> [やること]:
1. 下の任意後見契約の手続きについての文章によると、家庭裁判所への任意後見監督人選任の申立てができるのは誰ですか?
2. 下の任意後見契約の手続きについての文章を、最後の文の後から書き進めてください。

> [提示文]:
::::::
現在及び近い将の不安材料とライフプランをまとめ、何を依頼したいかをしっかり検討します。

   

任意後見受任者の候補を探します(親族、友人、専門家等)。

   

任意後見受任者の候補者と詳細を打ち合わせます。

・何を依頼するか(代理権目録に記載される代理権)

・任意後見契約以外に生前事務委任契約や死後事務委任契約の必要性の有無を検討します。

・実費費用・報酬を確認します。

   

任意後見契約の原案を作成します。

   

公証人へ公正証書契約書作成の依頼し、任意後見受任者と契約を締結します。

   

登記

契約内容のうち所定事項が登記されます。 

 

(2)任意後見契約発効までのプロセス

本人の判断能力の低下

   

家庭裁判所へ任意後見監督人選任申立て

申立権者:本人、配偶者、四親等以内の親族、任意後見受任者

   

審理

[調査]家裁の調査官が、本人・申立人・人後見受任者・任意後見人監督候補者等と面接します。

[審問]必要に応じて、家事審判官が本人や申立人に事情を確認します。

[医師の診断]原則として、鑑定は不要です。

   ▼

 審判

選任(候補者以外が選任されることもあります)

   

告知

 審判確定後、審判結果が本人・申立人・任意後見人・任意後見監督人へ告知されます。

   

登記

審判内容のうち所定事項が登記されます。
::::::
> [表示情報]:
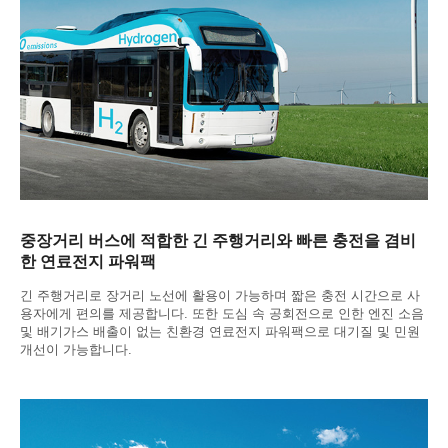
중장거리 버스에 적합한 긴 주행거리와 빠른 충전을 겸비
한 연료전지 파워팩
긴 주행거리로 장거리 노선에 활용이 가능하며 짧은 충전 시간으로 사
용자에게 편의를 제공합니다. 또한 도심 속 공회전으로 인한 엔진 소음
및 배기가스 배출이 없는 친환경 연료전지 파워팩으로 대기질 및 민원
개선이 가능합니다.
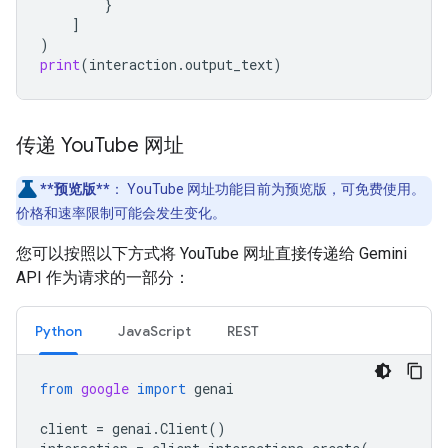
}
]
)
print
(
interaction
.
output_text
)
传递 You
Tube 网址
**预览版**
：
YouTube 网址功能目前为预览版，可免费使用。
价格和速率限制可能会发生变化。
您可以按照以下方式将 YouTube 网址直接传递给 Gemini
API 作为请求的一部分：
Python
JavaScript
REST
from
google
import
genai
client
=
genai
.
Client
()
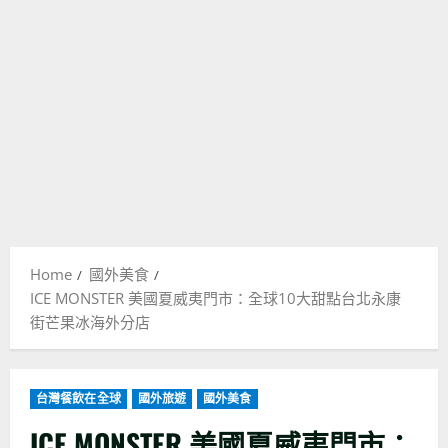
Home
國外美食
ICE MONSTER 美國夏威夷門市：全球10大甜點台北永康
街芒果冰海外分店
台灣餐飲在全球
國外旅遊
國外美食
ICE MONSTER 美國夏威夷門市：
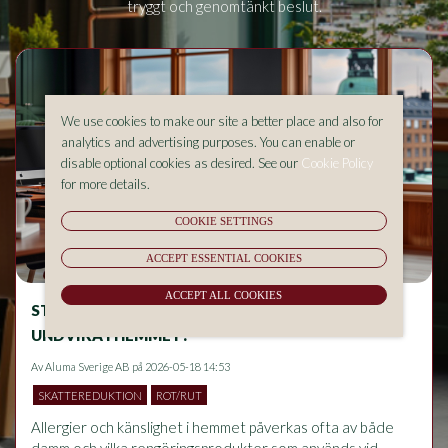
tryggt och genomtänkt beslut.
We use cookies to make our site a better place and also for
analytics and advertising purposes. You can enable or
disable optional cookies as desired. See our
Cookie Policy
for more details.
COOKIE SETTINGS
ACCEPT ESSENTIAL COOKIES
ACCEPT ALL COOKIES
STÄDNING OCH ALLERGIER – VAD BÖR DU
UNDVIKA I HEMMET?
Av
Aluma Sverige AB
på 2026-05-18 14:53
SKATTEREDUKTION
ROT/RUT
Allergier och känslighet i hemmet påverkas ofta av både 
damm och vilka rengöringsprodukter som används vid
::::::
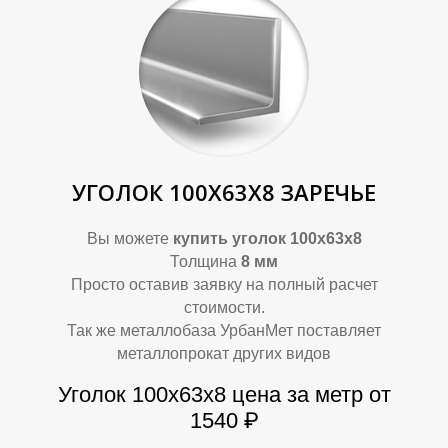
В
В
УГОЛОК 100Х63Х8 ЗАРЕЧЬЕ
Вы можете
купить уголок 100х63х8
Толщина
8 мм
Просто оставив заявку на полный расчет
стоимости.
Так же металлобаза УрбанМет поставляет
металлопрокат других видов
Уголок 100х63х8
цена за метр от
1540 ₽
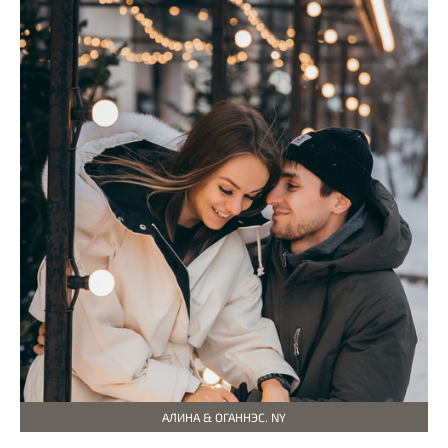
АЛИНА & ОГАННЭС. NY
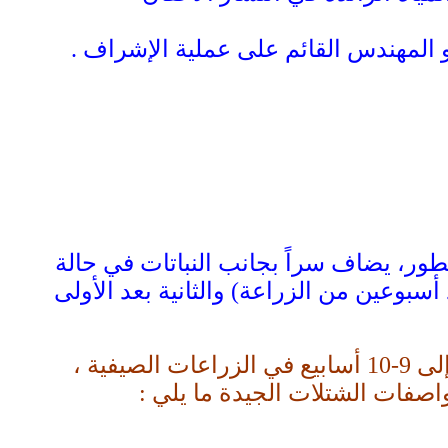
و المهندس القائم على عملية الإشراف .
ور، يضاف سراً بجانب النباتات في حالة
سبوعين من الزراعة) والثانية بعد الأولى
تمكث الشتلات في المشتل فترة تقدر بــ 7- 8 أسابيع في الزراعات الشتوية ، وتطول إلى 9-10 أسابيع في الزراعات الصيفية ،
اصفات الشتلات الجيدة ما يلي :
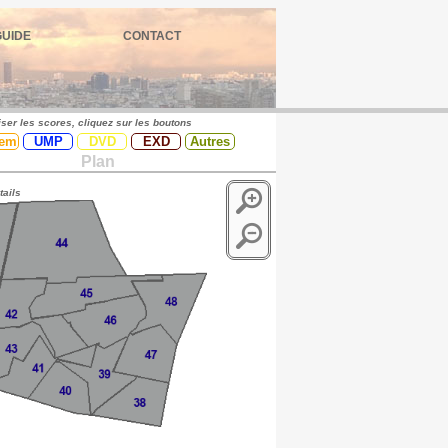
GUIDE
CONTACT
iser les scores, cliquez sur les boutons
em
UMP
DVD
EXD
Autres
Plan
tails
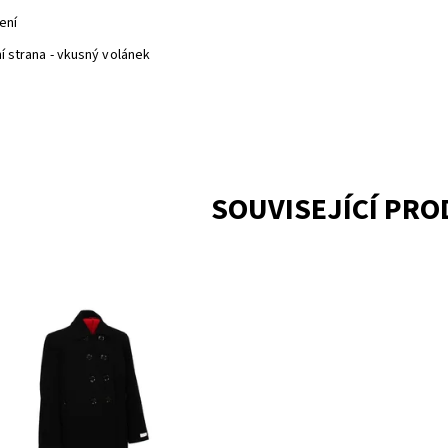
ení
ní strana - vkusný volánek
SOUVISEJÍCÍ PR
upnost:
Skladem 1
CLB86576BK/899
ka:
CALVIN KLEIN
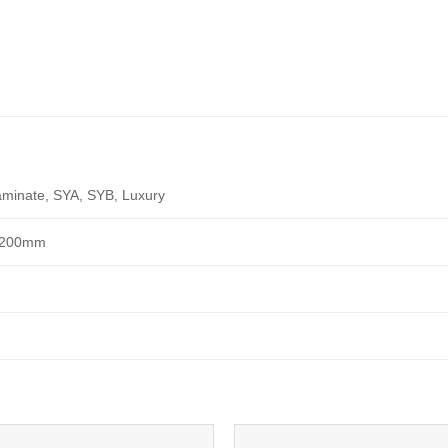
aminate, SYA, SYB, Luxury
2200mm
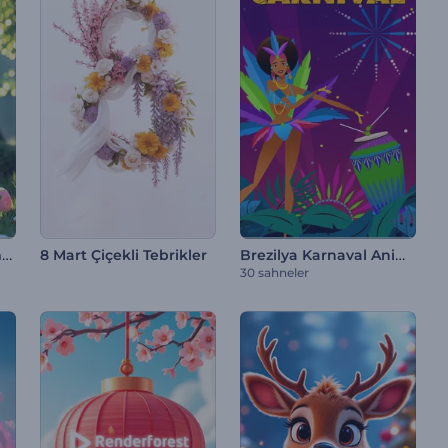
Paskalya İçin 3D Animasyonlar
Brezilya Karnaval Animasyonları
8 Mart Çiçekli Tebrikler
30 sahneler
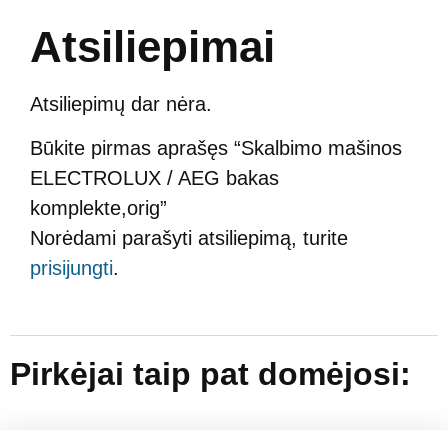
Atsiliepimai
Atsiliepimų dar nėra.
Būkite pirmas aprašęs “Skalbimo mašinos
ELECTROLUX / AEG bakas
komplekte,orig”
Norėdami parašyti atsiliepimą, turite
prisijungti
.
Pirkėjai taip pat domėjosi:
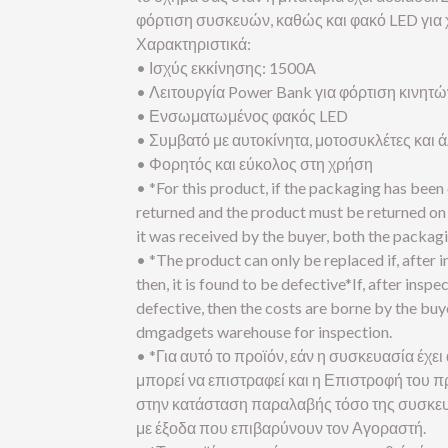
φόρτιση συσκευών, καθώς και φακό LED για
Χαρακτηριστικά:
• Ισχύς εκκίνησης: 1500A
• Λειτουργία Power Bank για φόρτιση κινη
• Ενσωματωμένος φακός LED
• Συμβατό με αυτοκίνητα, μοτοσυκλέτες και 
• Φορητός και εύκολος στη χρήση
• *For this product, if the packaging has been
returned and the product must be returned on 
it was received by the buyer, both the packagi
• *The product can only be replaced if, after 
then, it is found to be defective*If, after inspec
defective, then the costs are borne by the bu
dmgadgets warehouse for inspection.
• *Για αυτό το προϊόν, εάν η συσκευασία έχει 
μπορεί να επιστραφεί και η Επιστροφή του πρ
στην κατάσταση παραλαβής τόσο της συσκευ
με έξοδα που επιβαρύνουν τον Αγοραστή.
::::::
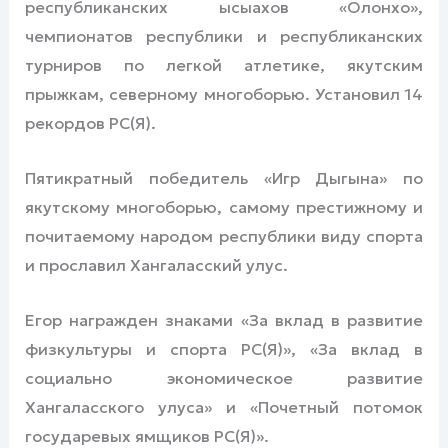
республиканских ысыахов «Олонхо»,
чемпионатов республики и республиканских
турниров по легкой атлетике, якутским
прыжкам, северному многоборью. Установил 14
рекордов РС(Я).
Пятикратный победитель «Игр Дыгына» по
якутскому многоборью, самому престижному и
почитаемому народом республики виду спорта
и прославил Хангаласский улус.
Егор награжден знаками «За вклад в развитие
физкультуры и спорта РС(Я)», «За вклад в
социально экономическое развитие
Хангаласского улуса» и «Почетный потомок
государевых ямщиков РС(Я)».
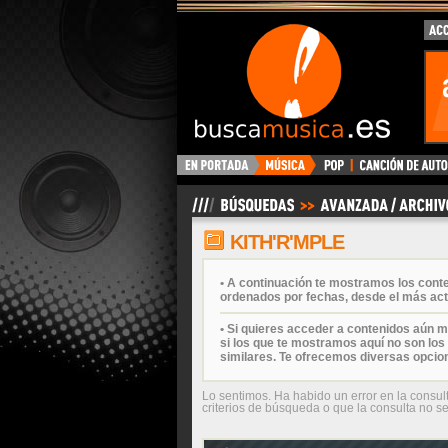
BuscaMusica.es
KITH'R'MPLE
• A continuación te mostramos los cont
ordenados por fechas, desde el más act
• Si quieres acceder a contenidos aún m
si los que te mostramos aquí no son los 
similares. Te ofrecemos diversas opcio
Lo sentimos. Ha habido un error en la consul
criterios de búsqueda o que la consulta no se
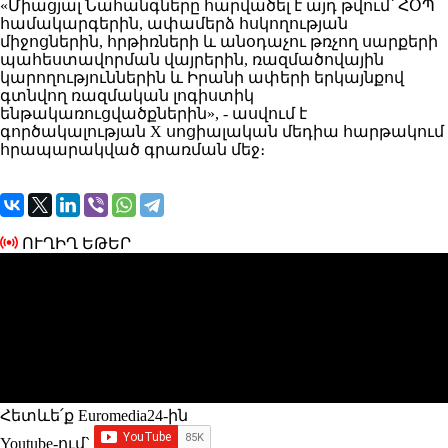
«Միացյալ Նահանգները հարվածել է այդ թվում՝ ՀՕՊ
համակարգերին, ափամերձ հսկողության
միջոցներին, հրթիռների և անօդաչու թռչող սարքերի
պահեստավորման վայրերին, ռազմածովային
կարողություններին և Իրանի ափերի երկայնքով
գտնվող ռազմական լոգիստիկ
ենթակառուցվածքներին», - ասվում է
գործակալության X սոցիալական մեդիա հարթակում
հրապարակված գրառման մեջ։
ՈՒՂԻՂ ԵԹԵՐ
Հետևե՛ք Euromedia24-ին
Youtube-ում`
::::::
> [解答]:
1. 本人、配偶者、四親等以内の親族、任意後見受任者です。

2.
   

任意後見開始

任意後見人は任意後見監督人の指示に従い財産目録等を作成します。 

本人の財産管理状況等について定期的に任意後見監督人に報告を行います。 

 

(3)任意後見監督人選任申立てに必要な書類・資料

 家庭裁判所により申立てに必要な書類・資料や書式は若干異なります。以下は横浜家庭裁判所の例です。

     必要書類・資料                 備 考        
任意後見監督人選任申立書   
申立事情説明書(任意後見)   
任意後見受任者事情説明書 任意後見受任者が記載します
親族関係図   
財産目録   
相続財産目録 本人を相続人とする相続財産がない場合には提出不要です
収支予定表  
本人の戸籍謄本(全部事項証明書)   
本人の住民票又は戸籍附票  住民票はマイナンバーの記載のないもの
本人の登記事項証明書(任意後見契約)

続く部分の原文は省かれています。